PASSAGE CHOISI –
Les promoteurs du darwinisme noir sont les contempteurs de la concurrence acharnée qu’instaure le système libéral entre les individus. Mais que la compétition entre les individus soit le moteur des sociétés occidentales, là n’est pas, pour eux, le problème. Mais que la société sélectionne non pas les plus méritants mais les plus dépravés, qu’elle récompense non pas les vertueux mais les plus corrompus, là est le scandale. Le moins que l’on puisse dire, c’est que les adeptes du darwinisme noir n’y vont pas par quatre chemins. La thèse qu’ils défendent est que la compétition sociale n’est rien d’autre que la guerre de tous contre tous, que le crime est la clé de la réussite sociale. Toutes les œuvres qui traitent du darwinisme noir témoignent d’une chose : que, pour mettre en lumière la perversion du système libéral, l’ironie est une arme dévastatrice. Il n’est pour s’en convaincre que de songer à La valse des pantins de Scorsese, un film dont le protagoniste principal, un comique raté (De Niro) ne trouve rien de mieux pour accéder à la notoriété que de kidnapper un célèbre humoriste (Jerry Lewis) afin de pouvoir passer dans son show. Si la morale de cette comédie se révèle d’une ironie mordante, c’est que son stratagème réussit au-delà de ses espérances : non seulement son sketch, d’une insupportable platitude, est diffusé à une heure de grande écoute mais, en outre, après avoir écopé d’une peine à deux ans d’emprisonnement, il devient une star grâce au succès en librairie et sur les écrans de sa biographie. La portée critique de cette œuvre satirique est triple. Elle est culturelle parce qu’elle met en lumière la médiocrité de la culture de masse américaine ; morale parce qu’elle dénonce le culte du succès fondé sur l’idée que, pour accéder à la gloire, la fin justifie les moyens ; politique parce qu’elle assène cette idée : instaurer entre les individus une compétition féroce, c’est donner une prime aux plus pervers.

Au premier rang des films dont l’idéologie participe du darwinisme noir figure également Miller’s crossing, un film noir dans lequel les frères Cohen racontent l’histoire de Tom Regan (Gabriel Byrne), un truand qui commet l’erreur de sa vie en décidant d’épargner son beau-frère que la mafia l’avait chargé d’exécuter. Car quel n’est pas son étonnement de constater que celui-ci, plutôt que de le remercier, entreprend de le faire chanter, risquant à tout moment de révéler son manquement. Dès lors, il n’a d’autre souci que de réparer son erreur et, lorsqu’il est enfin en mesure de se débarrasser de ce double gênant et que son beau-frère recommence à le supplier, en lui disant : « Regarde ton cœur », Tom lui répond : « Quel cœur ? » et lui loge une balle entre les deux yeux. Ce meurtre représente pour Tom non pas le comble de l’abjection mais une délivrance : il peut enfin s’émanciper de la tutelle écrasante du caïd pour lequel il travaillait et voler de ses propres ailes.

DONNÉES FOURNIES –
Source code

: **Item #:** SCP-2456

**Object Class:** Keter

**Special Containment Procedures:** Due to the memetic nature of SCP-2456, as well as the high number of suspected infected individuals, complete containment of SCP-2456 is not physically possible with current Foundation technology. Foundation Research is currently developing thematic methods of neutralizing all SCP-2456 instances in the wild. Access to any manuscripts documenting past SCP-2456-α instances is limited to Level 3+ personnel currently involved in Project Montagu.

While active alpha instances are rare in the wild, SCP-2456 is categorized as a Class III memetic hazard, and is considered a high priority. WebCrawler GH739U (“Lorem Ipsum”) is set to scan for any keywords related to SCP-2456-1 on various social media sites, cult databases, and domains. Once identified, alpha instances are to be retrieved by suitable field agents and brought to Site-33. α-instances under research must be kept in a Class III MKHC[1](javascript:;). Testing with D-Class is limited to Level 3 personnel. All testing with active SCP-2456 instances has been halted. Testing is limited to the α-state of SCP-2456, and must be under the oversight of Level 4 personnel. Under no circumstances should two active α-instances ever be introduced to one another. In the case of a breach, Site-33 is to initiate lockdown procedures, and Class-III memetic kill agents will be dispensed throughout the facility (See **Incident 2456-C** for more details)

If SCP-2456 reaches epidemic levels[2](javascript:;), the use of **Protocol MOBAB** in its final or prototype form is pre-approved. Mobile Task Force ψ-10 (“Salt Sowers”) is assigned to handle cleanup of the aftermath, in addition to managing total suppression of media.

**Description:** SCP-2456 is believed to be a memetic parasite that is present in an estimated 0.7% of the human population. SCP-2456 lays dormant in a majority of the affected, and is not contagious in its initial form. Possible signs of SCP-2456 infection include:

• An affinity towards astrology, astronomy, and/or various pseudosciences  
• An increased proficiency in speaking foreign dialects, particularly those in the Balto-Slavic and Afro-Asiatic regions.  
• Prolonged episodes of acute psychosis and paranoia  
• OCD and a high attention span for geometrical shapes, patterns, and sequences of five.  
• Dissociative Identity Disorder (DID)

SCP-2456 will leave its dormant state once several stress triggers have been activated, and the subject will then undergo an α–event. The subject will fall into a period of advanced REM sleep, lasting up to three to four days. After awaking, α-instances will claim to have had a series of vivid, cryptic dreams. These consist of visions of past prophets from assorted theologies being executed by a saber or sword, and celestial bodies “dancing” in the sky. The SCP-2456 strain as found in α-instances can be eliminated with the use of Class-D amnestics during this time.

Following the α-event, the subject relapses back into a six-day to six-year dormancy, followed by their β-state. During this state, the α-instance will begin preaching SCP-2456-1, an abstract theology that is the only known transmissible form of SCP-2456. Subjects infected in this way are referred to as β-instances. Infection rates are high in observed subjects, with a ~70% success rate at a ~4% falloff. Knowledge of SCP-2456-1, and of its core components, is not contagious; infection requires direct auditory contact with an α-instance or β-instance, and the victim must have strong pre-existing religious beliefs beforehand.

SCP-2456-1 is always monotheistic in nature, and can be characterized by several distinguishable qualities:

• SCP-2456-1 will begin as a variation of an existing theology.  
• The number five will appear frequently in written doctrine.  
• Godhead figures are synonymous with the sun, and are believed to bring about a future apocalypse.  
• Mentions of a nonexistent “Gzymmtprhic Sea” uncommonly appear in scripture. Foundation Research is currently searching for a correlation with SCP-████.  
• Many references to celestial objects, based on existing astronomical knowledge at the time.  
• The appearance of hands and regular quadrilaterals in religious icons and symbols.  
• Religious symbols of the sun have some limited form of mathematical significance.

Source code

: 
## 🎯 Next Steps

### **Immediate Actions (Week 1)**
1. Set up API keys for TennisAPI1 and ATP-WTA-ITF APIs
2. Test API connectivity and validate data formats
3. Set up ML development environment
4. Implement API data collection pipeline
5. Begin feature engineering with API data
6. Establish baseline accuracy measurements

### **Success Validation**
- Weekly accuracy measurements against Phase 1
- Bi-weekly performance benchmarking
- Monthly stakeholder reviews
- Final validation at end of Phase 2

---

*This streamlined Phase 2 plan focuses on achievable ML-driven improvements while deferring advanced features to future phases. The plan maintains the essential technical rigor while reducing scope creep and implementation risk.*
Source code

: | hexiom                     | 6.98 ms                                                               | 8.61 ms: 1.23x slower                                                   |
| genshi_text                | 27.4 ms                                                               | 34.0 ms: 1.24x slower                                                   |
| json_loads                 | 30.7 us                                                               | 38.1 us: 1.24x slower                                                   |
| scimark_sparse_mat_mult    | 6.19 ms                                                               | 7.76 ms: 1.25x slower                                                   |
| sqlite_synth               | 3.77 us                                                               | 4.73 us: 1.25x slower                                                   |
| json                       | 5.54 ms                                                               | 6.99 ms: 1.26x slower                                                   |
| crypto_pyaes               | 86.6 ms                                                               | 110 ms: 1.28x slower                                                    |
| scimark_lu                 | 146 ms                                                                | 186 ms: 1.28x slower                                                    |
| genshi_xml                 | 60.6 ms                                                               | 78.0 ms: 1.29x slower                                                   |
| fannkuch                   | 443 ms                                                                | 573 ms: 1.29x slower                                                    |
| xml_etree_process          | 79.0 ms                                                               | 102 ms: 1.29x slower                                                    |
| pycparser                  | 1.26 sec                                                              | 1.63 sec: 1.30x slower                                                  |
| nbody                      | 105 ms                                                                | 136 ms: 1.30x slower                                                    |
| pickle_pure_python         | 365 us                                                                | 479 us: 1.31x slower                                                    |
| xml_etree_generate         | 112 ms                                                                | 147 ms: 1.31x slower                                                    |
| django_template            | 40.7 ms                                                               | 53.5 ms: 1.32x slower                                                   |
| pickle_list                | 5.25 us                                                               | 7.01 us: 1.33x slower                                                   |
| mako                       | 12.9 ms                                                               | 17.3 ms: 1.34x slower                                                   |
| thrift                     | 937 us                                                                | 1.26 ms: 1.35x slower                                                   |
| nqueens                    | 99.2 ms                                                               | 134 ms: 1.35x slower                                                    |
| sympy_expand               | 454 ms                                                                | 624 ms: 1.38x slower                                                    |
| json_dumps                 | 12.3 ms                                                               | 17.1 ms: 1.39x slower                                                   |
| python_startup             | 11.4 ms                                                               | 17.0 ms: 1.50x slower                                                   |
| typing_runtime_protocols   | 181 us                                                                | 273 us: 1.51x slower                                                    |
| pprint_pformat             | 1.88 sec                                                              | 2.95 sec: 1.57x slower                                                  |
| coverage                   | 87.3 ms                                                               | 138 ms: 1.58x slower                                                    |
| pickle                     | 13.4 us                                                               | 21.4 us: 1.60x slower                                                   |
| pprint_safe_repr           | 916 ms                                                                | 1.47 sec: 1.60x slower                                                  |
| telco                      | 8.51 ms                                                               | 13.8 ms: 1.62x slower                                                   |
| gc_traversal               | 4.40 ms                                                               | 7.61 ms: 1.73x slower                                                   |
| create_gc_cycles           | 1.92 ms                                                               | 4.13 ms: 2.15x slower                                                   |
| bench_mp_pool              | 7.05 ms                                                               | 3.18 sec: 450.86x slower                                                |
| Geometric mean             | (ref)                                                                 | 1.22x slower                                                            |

TÂCHES ET EXERCICES –
(1) Traduisez en anglais cette phrase du passage choisi : « La portée critique de cette œuvre satirique est triple. »
(2) Recopiez à l'identique, dans les données fournies, les lignes qui vont de la toute première jusqu'à celle qui contient « in Project Montagu. », les deux incluses.
Le passage et les lignes des données fournies proviennent de sources distinctes.

RÉPONSES RÉDIGÉES –
(1) The critical scope of this satirical work is threefold.

(2)
Source code

: **Item #:** SCP-2456

**Object Class:** Keter

**Special Containment Procedures:** Due to the memetic nature of SCP-2456, as well as the high number of suspected infected individuals, complete containment of SCP-2456 is not physically possible with current Foundation technology. Foundation Research is currently developing thematic methods of neutralizing all SCP-2456 instances in the wild. Access to any manuscripts documenting past SCP-2456-α instances is limited to Level 3+ personnel currently involved in Project Montagu.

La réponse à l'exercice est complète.